TEXT:
—————
Tuning heartsPosted on: 18 April 2020, by : Paul
An anthem regularly sung in Anglican services at Eastertime is this one in six parts by Thomas Weelkes (1576-1623), composed during the period from 1602 when he was employed as organist at Chichester Cathedral.
Its words, by an unknown author, are packed full of less-than-subtle references to good music-making: to finding the ideal register and the ideal key, to ensemble singing, and to instruments too where Weelkes’s harmony imitates the tuning of strings at the words ‘to tune thy heart’. In place of alleluias, the Latin acclamation Gloria in excelsis Deo (‘Glory to God in the highest’), familiar from ancient liturgy as the opening of the Gloria in the Mass, is both a framing device and the sung praise itself that is referred to in English.
Gloria in excelsis Deo. Sing my soul to God thy Lord, all in glory’s highest key. Lay the angels’ choir abroad in their highest holy day. Crave thy God to tune thy heart unto praise’s highest part. Gloria in excelsis Deo. Amen.
Sung by Oxford Camerata, directed by Jeremy Summerly (CD recording, 1996).
—————
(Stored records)
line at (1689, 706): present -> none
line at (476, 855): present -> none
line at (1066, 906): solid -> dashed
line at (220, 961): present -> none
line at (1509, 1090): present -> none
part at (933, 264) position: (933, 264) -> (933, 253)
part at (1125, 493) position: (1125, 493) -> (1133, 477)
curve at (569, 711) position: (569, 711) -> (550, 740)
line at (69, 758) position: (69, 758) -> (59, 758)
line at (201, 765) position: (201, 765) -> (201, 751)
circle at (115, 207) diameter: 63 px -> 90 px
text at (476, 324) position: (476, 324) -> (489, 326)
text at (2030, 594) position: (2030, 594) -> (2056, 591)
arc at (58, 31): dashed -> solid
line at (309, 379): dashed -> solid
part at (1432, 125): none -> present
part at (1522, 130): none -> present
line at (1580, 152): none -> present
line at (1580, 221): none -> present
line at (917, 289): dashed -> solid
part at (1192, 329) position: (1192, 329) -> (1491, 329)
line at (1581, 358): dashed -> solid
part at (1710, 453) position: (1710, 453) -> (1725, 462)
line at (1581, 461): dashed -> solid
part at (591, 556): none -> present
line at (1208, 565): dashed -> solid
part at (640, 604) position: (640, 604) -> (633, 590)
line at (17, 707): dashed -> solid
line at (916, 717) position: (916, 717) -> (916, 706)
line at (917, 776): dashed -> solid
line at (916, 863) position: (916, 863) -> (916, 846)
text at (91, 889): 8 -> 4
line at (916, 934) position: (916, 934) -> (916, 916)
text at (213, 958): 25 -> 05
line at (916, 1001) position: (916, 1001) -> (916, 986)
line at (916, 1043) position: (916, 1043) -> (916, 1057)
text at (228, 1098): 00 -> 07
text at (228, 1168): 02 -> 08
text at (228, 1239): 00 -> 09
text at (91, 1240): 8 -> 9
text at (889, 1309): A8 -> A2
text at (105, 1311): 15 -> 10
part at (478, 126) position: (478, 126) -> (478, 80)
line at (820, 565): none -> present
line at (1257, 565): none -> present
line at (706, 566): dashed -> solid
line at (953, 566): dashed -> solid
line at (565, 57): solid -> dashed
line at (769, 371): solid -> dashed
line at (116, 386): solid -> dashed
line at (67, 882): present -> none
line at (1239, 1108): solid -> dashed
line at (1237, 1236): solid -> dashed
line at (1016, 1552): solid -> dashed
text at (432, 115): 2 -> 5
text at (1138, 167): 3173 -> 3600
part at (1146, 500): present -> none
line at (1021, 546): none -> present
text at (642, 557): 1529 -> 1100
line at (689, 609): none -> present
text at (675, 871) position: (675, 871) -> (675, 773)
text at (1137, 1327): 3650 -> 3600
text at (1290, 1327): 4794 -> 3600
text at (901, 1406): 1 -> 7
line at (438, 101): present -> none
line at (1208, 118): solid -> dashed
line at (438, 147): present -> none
—————
TO DO:
[a] Identify every year that appears in the post on the Weelkes anthem, listing them in order of appearance.
[b] Proceed with the post on the Weelkes anthem, picking up after its final sentence.

OUTPUTS BY TASK:
[a] 2020, 1576, 1623, 1602, 1996

[b]
Anglican church music of this kind traces its elaborate style in multi-part singing back to Catholic music of the period before the English Reformation was instigated in the 1540s by Henry VIII, and for this reason alone might never have survived the strict prescriptions of liturgy and practice in the Book of Common Prayer of the 1550s. The support of Elizabeth I, who, far more than Edward VI before her, tolerated ambiguity in religious observance and ‘did favour that excellente Science [music], Singinge men, and Choristers … together with their Maister the player on the Organes’ (John Bossewell, 1572), enabled the cathedrals of England like Chichester’s to resist the rising tide of condemnation by Puritans against ‘curious singing’ in ‘popish dens’. Suspicion of elaborate music in the Church of England grew even more marked in the reign of James I, the time of Weelkes’s tenure at Chichester. In the years after Weelkes’s death in 1623 it would worsen again with politicized opposition to Archbishop William Laud’s divisive reforms, when music like this was associated with the Laudian attributes that Puritans regarded as trappings of Rome (vestments, communion rails, the position of the altar, etc.). That bitter struggle for supremacy in religious control was one of the causes in England of the Civil War and would lead Parliamentary soldiers to desecrate and ransack many places of worship, including, in 1643, Chichester Cathedral and its library.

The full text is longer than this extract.